O roteiro, então, troca a burocracia dos multiversos por uma trama que tem alma. O conflito central é de ordem íntima: entre o dever de salvar o mundo e o instinto de proteger a Terra e a família, e com a chegada de um novo membro à família Richards/Storm coloca todos diante de decisões difíceis e sacrifícios profundos. A criança se torna símbolo de tudo o que está em jogo — e o elo emocional que une trama e temática em um mesmo pulso.

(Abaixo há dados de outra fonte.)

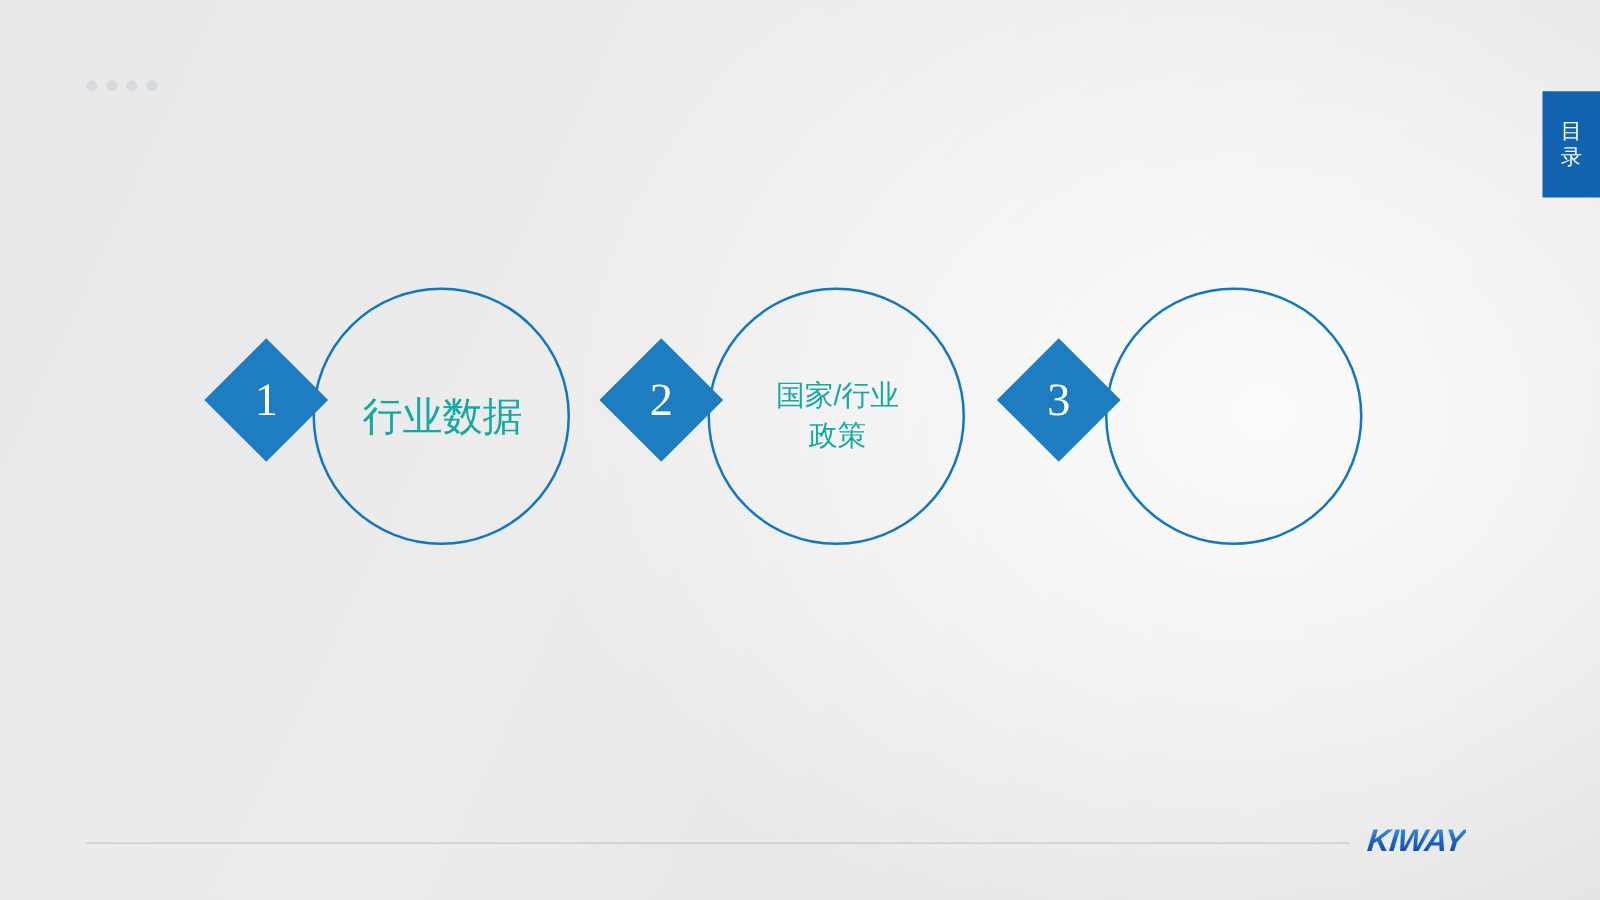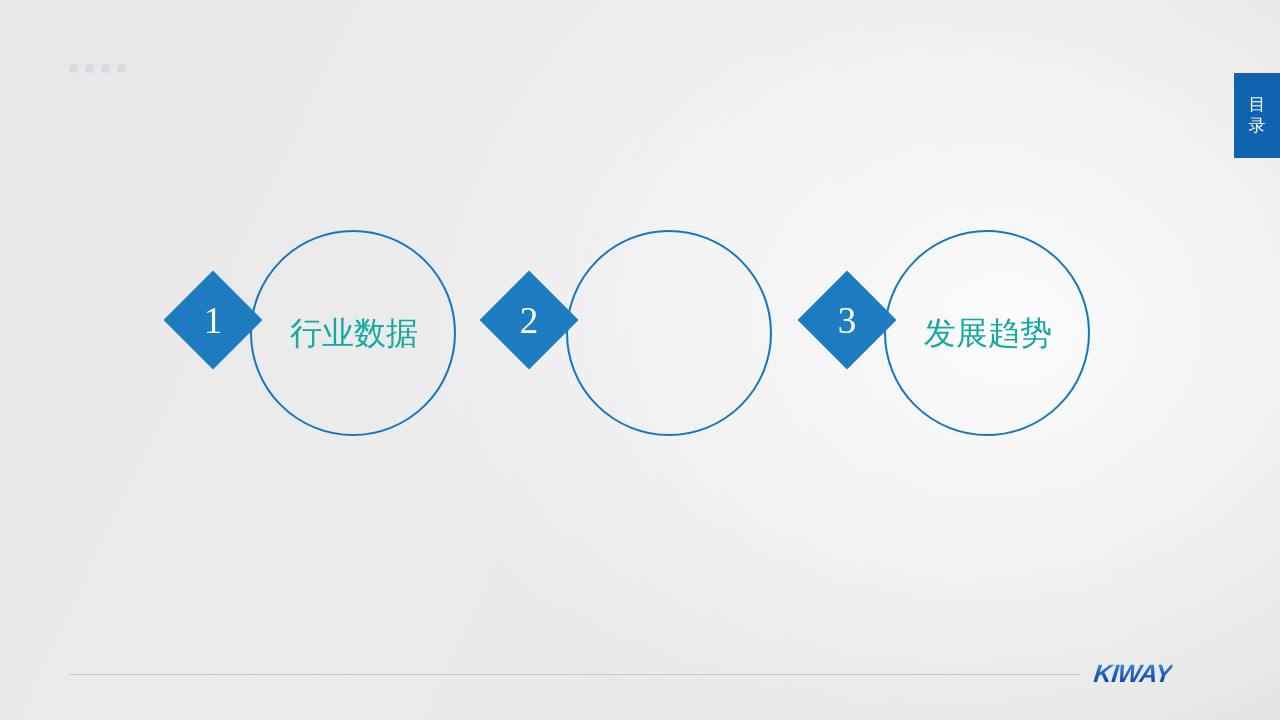--- a/index.html
+++ b/index.html
@@ -184,27 +184,28 @@
       <div class="ring"></div>
       <div class="diamond"></div>
       <div class="diamond-num">1</div>
       <div class="label">行业数据</div>
     </div>
 
     <div class="toc-item i2">
       <div class="ring"></div>
       <div class="diamond"></div>
       <div class="diamond-num">2</div>
+      <div class="label two-line">国家/行业
+政策</div>
     </div>
 
     <div class="toc-item i3">
       <div class="ring"></div>
       <div class="diamond"></div>
       <div class="diamond-num">3</div>
-      <div class="label">发展趋势</div>
     </div>
 
   </div>
 
   <div class="footer-rule"></div>
   <div class="logo">
     <span class="logo-text">KIWAY</span>
   </div>
 
 </div>

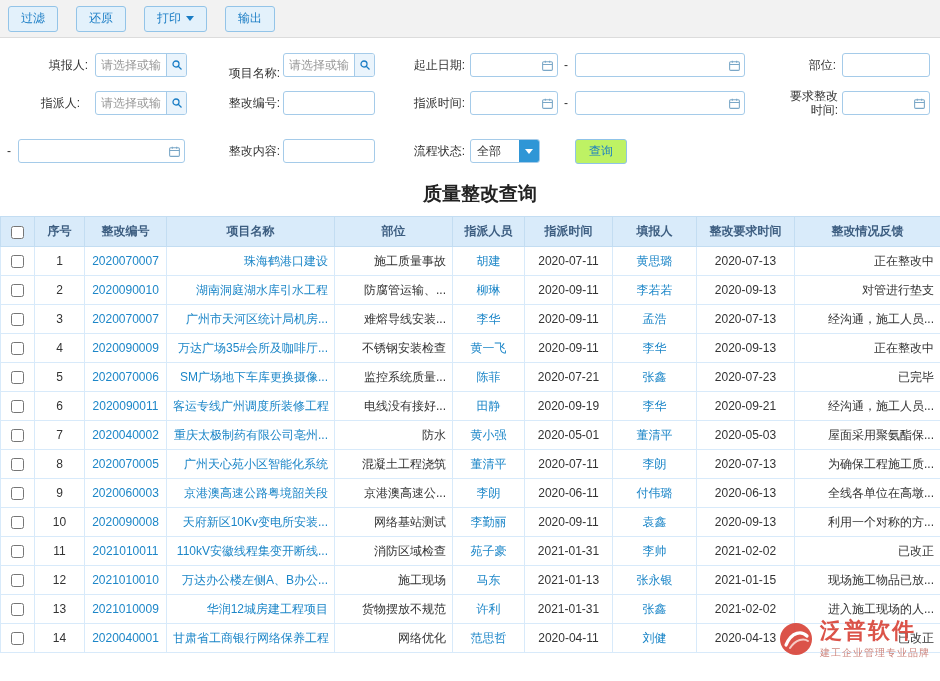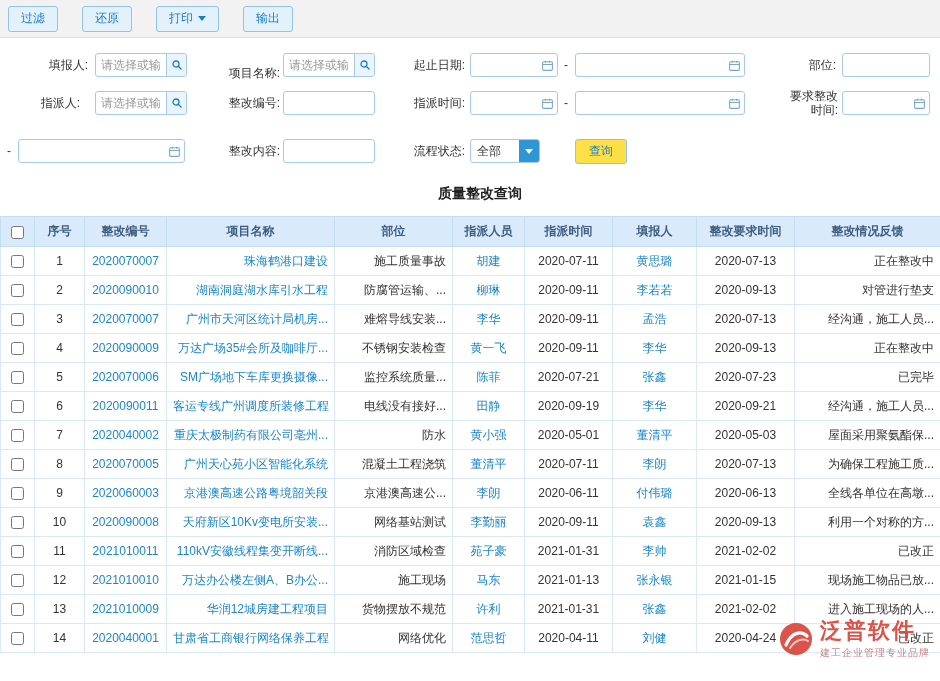--- a/index.html
+++ b/index.html
@@ -2,39 +2,39 @@
 <html><head>
 <meta charset="utf-8">
 <style>
   * { margin:0; padding:0; box-sizing:border-box; }
   html,body { width:940px; height:681px; overflow:hidden; }
   body { font-family:"Liberation Sans","DejaVu Sans",sans-serif; font-size:12px; color:#333; background:#fff; }
   .page { position:relative; width:940px; height:681px; overflow:hidden; background:#fff; }
 
   
   .toolbar { height:38px; background:#f2f2f2; border-bottom:1px solid #dcdcdc; display:flex; align-items:center; padding-left:8px; }
-  .tb-btn { background:#e3f1fb; border:1px solid #93c4e8; color:#1a7dc5; border-radius:3px; height:26px; padding:0 12px; margin-right:24px; font-size:12px; display:inline-flex; align-items:center; gap:5px; cursor:pointer; font-family:Liberation Sans, sans-serif; }
+  .tb-btn { background:#e3f1fb; border:1px solid #93c4e8; color:#1a7dc5; border-radius:3px; height:26px; padding:0 12px; margin-right:18px; font-size:12px; display:inline-flex; align-items:center; gap:5px; cursor:pointer; font-family:Liberation Sans, sans-serif; }
   .caret { width:0; height:0; border-left:4px solid transparent; border-right:4px solid transparent; border-top:5px solid #1a7dc5; display:inline-block; }
 
   
   .filter-panel { position:relative; height:134px; background:#fff; }
   .f-label { position:absolute; font-size:12px; color:#333; text-align:right; line-height:14px; }
   .dash { position:absolute; color:#333; font-size:12px; }
   .inp { position:absolute; height:24px; border:1px solid #a5cbe9; border-radius:3px; background:#fff; display:flex; align-items:center; overflow:hidden; }
   .inp input { border:none; outline:none; flex:1; min-width:0; height:100%; padding:0 5px; font-size:12px; font-family:inherit; color:#333; background:transparent; }
   .inp input::placeholder { color:#999; }
   .icon-btn { width:20px; height:100%; display:flex; align-items:center; justify-content:center; background:#eaf4fc; border-left:1px solid #a5cbe9; cursor:pointer; flex:0 0 20px; }
   .cal { width:20px; height:100%; display:flex; align-items:center; justify-content:center; cursor:pointer; background:transparent; flex:0 0 20px; }
   .dd-btn { width:20px; height:100%; display:flex; align-items:center; justify-content:center; background:#2f96d6; cursor:pointer; flex:0 0 20px; }
   .dd-btn .tri { width:0; height:0; border-left:4px solid transparent; border-right:4px solid transparent; border-top:5px solid #fff; }
   .sel-text { flex:1; padding-left:6px; color:#333; }
-  .q-btn { position:absolute; background:#fde047; border:1px solid #8fc3e8; color:#1a7dc5; border-radius:3px; font-size:12px; height:25px; padding:0 13px; cursor:pointer; font-family:inherit; }
+  .q-btn { position:absolute; background:#bef264; border:1px solid #8fc3e8; color:#1a7dc5; border-radius:3px; font-size:12px; height:25px; padding:0 13px; cursor:pointer; font-family:inherit; }
 
   
-  .page-title { height:44px; display:flex; align-items:center; justify-content:center; font-size:14px; font-weight:bold; color:#222;padding-left:20px; }
+  .page-title { height:44px; display:flex; align-items:center; justify-content:center; font-size:19px; font-weight:bold; color:#222;padding-left:20px; }
 
   
   table { width:940px; border-collapse:collapse; table-layout:fixed; }
   th { background:#d9ebfa; color:#3c5d80; font-weight:bold; border:1px solid #c3ddf2; padding:0 4px; height:30px; font-size:12px; text-align:center; white-space:nowrap; overflow:hidden; }
   td { border:1px solid #d8eafa; padding:0 6px; height:29px; font-size:12px; text-align:center; white-space:nowrap; overflow:hidden; color:#333; background:#fff; }
   td:nth-child(4), td:nth-child(5), td:nth-child(10) { text-align:right; }
   td:nth-child(3), td:nth-child(4) { color:#1c86c8; cursor:pointer; }
   td:nth-child(6), td:nth-child(8) { color:#1c86c8; }
   .cb-cell { text-align:center; }
   input[type="checkbox"] { width:13px; height:13px; margin:0; vertical-align:middle; cursor:pointer; }
@@ -391,21 +391,21 @@
         </tr>
         <tr>
           <td class="cb-cell"><input type="checkbox" style=""></td>
           <td>14</td>
           <td>2020040001</td>
           <td>甘肃省工商银行网络保养工程</td>
           <td>网络优化</td>
           <td>范思哲</td>
           <td>2020-04-11</td>
           <td>刘健</td>
-          <td>2020-04-24</td>
+          <td>2020-04-13</td>
           <td>已改正</td>
         </tr>
       </tbody>
   </table>
 
   <div class="watermark">
     <span>
       <svg width="36" height="36" viewBox="0 0 36 36">
           <circle cx="18" cy="18" r="16" fill="#d9453a"></circle>
           <path d="M8 24 C14 10, 24 10, 29 15" stroke="#fff" stroke-width="3.2" fill="none" stroke-linecap="round"></path>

A tensão se acentua, exigindo ainda mais do elenco, que entrega atuações extraordinárias.
Amor, escolhas e o peso de ser humano
Vanessa Kirby entrega uma Sue Storm poderosa, vulnerável e maternal. Não uma heroína fria ou inalcançável, mas uma mulher que sente medo, dor e responsabilidade — tudo ao mesmo tempo. Ela carrega o filme com os olhos, e isso não é metáfora. É nela que a gente se ancora para entender o dilema do grupo. O planeta inteiro depende de uma decisão que ninguém deveria ter que tomar. Kirby, com delicadeza e força, nos mostra que a maternidade, mais do que um superpoder, pode ser também um fardo ético — e que amar profundamente exige coragem até nas escolhas que não têm resposta certa.
Pedro Pascal, por sua vez, constrói um Reed Richards mais humano do que nunca. A rigidez do gênio dá lugar a dúvidas reais, gestos contidos, silêncios densos. Há uma cena entre ele e Franklin que é puro cinema: sem efeitos, sem ação, só uma troca sincera que vale mais do que qualquer explosão. Pascal vai de “Senhor Fantástico” a “pai fantástico” sem nunca perder a complexidade do personagem. Não é à toa que já se especula se ele assumirá o posto de novo líder dos Vingadores. Mas o que realmente importa aqui não é o futuro, e sim o agora.

Uma família de verdade — com falhas, piadas e afeto
Ben Grimm (Ebon Moss-Bachrach) e Johnny Storm (Joseph Quinn) funcionam como contrapeso emocional e cômico. A dinâmica entre os dois é viva, engraçada, espontânea. Johnny ainda tem aquele charme fanfarrão, mas mais contido. Ben continua lidando com as dores de ser o Coisa — a aparência, a solidão, a saudade do que já foi. Há um momento em que ele segura Franklin nos braços que, sem dizer uma palavra, diz tudo sobre seu coração de pedra e mel.
E essa é a maior beleza do filme: ele acredita que personagens importam mais do que vilões. Galactus é imponente, sim — e seu design é assustadoramente bonito —, mas ele é mais conceito do que presença. O que realmente nos prende são os dilemas humanos em meio ao caos cósmico.
Mesmo com os problemas de CGI (especialmente no bebê Franklin, que às vezes parece saído da saga Crepúsculo), o saldo visual é positivo. Julia Garner, como a Surfista Prateada, diz muito com pouco — seu olhar carrega tragédia, dúvida e compaixão. É um papel que poderia facilmente ser frio, mas ela o torna poético.
O charme que ficou pelo caminho
Há falhas, claro. O filme é curto demais para a quantidade de coisa que tenta dizer. Coadjuvantes como Natasha Lyonne e Sarah Niles aparecem e somem sem muito impacto. A exclusão do Fantasma Vermelho (John Malkovich) foi um acerto — teria sido excesso. Mas ainda assim, há um certo gosto de “quero mais” ao fim da sessão. A estética googie, o clima de ficção científica à moda antiga, o humor contido… tudo parece prometer um universo riquíssimo que talvez nunca seja explorado com calma. A urgência do Doomsday já nos puxa de volta ao calendário industrial da Marvel.
O primeiro passo mais importante é sempre o da emoção
No fim das contas, Quarteto Fantástico: Primeiros Passos é sobre isso: o começo. O começo de uma nova fase no MCU, sim, mas mais do que isso — o resgate do sentimento original de quem amava quadrinhos não por sua cronologia, mas por seus personagens. Quem, como eu, cresceu vendo o Quarteto nos filmes de 2005 e 2007, vai sentir uma nostalgia boa aqui. Mas o filme também se abre para quem chega agora, sem histórico ou apego.
É uma obra que olha para frente com ternura, sem esquecer do que já foi. Que nos lembra que heróis também sentem, erram, choram, riem. Que salvar o mundo pode ser uma metáfora para salvar o que a gente ama. E que, mesmo diante do incontrolável, sempre há um jeito de recomeçar — mesmo que seja dando só o primeiro passo.